Parents who return to work part-time are typically £49,000 better off than those who do not work at all, The People's Partnership said. But these parents are still £89,000 worse off than parents who work full-time hours.

Parents who return to work full-time benefit the most. Those who take a career break to care for their disabled child, but eventually return to work full time, are typically £83,000 better off in retirement than if they had never returned.

Richard Kramer, chief executive of disability charity Sense, said: "This research highlights the stark reality for parents of disabled children, who face significant financial hardships due to their caregiving responsibilities. Very few parents, who are struggling day to day, will have the luxury of thinking about retirement, so it is little surprise that they’re at such a disadvantage when it comes to saving.

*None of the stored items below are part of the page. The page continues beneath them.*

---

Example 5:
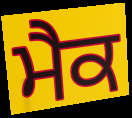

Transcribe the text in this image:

ਮੈਕ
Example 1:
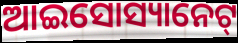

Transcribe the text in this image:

ଆଇସୋସ୍ୟାନେଟ୍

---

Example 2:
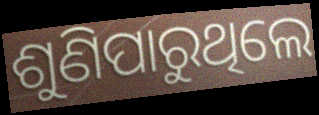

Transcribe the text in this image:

ଶୁଣିପାରୁଥିଲେ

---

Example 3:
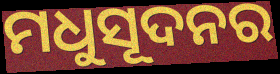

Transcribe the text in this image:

ମଧୁସୂଦନର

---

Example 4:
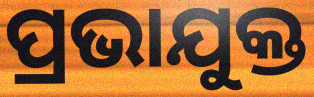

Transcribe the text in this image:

ପ୍ରଭାଯୁକ୍ତ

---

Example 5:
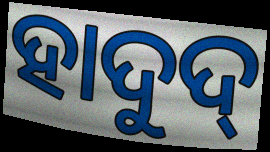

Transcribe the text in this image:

ହାଦୁଦ୍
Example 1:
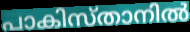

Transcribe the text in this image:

പാകിസ്താനിൽ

"Local and national government must commit long-term resource and funding to support families, and employers must do their bit too by creating more supportive environments with improved flexible working policies."

When you start a new job, you are usually automatically enrolled into a form's workplace pension scheme. It means you contribute some of your salary each month to your pension, while your employer also contributes a percentage.

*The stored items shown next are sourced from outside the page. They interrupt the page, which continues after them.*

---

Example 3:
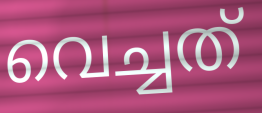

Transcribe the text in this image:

വെച്ചത്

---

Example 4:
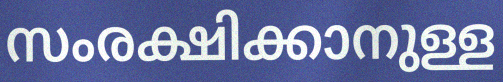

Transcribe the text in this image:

സംരക്ഷിക്കാനുള്ള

If you do not join a workplace pension scheme or opt out of your company's scheme, you cannot benefit from the extra cash from your employer. The minimum contribution is 5 per cent for employees and 3 per cent for employers - but some bosses increase contributions if their worker increases theirs.

Money in your pension is invested on your behalf, with the aim of growing the pot over time - giving you even more free cash. Research from Interactive Investor found that if you put £50 into your pension each year, you would accrue £76,301 over 40 years - despite only putting in £24,000 of your own money.

If you do not contribute to a pension or take a break from contributing, you miss out on the employer contributions and the investment returns. By giving up an average of £138,000, a parent of disabled children could lose over on average nine years' worth of retirement savings.

If you are unable to return to work full-time, there are other ways to build extra pension savings. You can open a personal pension and contribute a small amount every month.

The pension provider will invest it on your behalf. If you are caring for a child, you should claim National Insurance credits through your child benefit form to ensure you receive the maximum state pension in retirement.

Taking time out of work can leave gaps in your National Insurance record, which can reduce your state pension. But you can claim credits to fill these gaps.

Nicola Sinclair, head of responsible business at People’s Partnership, said: "The new law that came into force earlier this year means employees can now request flexible working from their first day of employment and make two flexible working requests within a 12-month period – providing greater flexibility for balancing work and caring responsibilities."